During this past election there was a lot of talk about rural poverty and how it influenced the election. I drove every day past Trump signs in yards of falling down houses where I knew teens that would later go to the community dinner lived. Free lunch, financial aid, healthcare, these are just a few of the things that effect their daily lives that many people just voted against.

Tomorrow the library will open and we will once again see our teens. Teens coming in for books and movies. Teens coming in to user the Wifi or Internet because they don’t have access at home. Teens who come daily into our Teen MakerSpace for a safe space where they can learn, grown, and be social with their peers. Teens who parents come to the library to apply for jobs or file their taxes or to check their kid’s school grades. If the president defunds the IMLS as he has proposed in his upcoming budget, these families struggling to survive will be hurt once again.
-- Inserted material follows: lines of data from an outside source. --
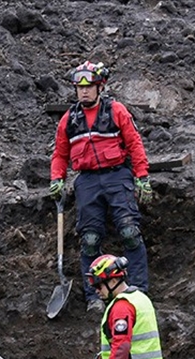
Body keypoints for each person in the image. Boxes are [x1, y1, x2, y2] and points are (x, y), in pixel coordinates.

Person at [49, 61, 154, 313]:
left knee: (129, 231)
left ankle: (138, 288)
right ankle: (94, 296)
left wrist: (142, 176)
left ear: (100, 87)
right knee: (90, 239)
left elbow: (134, 143)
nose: (84, 92)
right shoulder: (69, 120)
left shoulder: (116, 111)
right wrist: (56, 179)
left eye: (89, 87)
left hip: (117, 175)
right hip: (86, 180)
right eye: (79, 87)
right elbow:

As I write this post my youngest is pouring a box of Nerds into her mouth and watching Project Mc2 on a Netflix account that someone else generously pays for. Her belly is fully, her mind is engaged, her heart is full of love.

But I know that for many kids across our country, their Easter looks nothing like this. Nothing. Those are my teens. Their bellies are growling, their hearts are screaming out for love, and we are failing them. Every time we speak in anger or judgment against those living in poverty, we are twisting the knife in their heart deeper and deeper. If we plunge it too far, they may never recover.

Because I am a Christian, I pray. And I pray this Easter is that we will prove that young man wrong and rediscover our compassion for the poor. And maybe, just maybe, we will start a chain reaction of compassion that will change his heart, and all of our futures.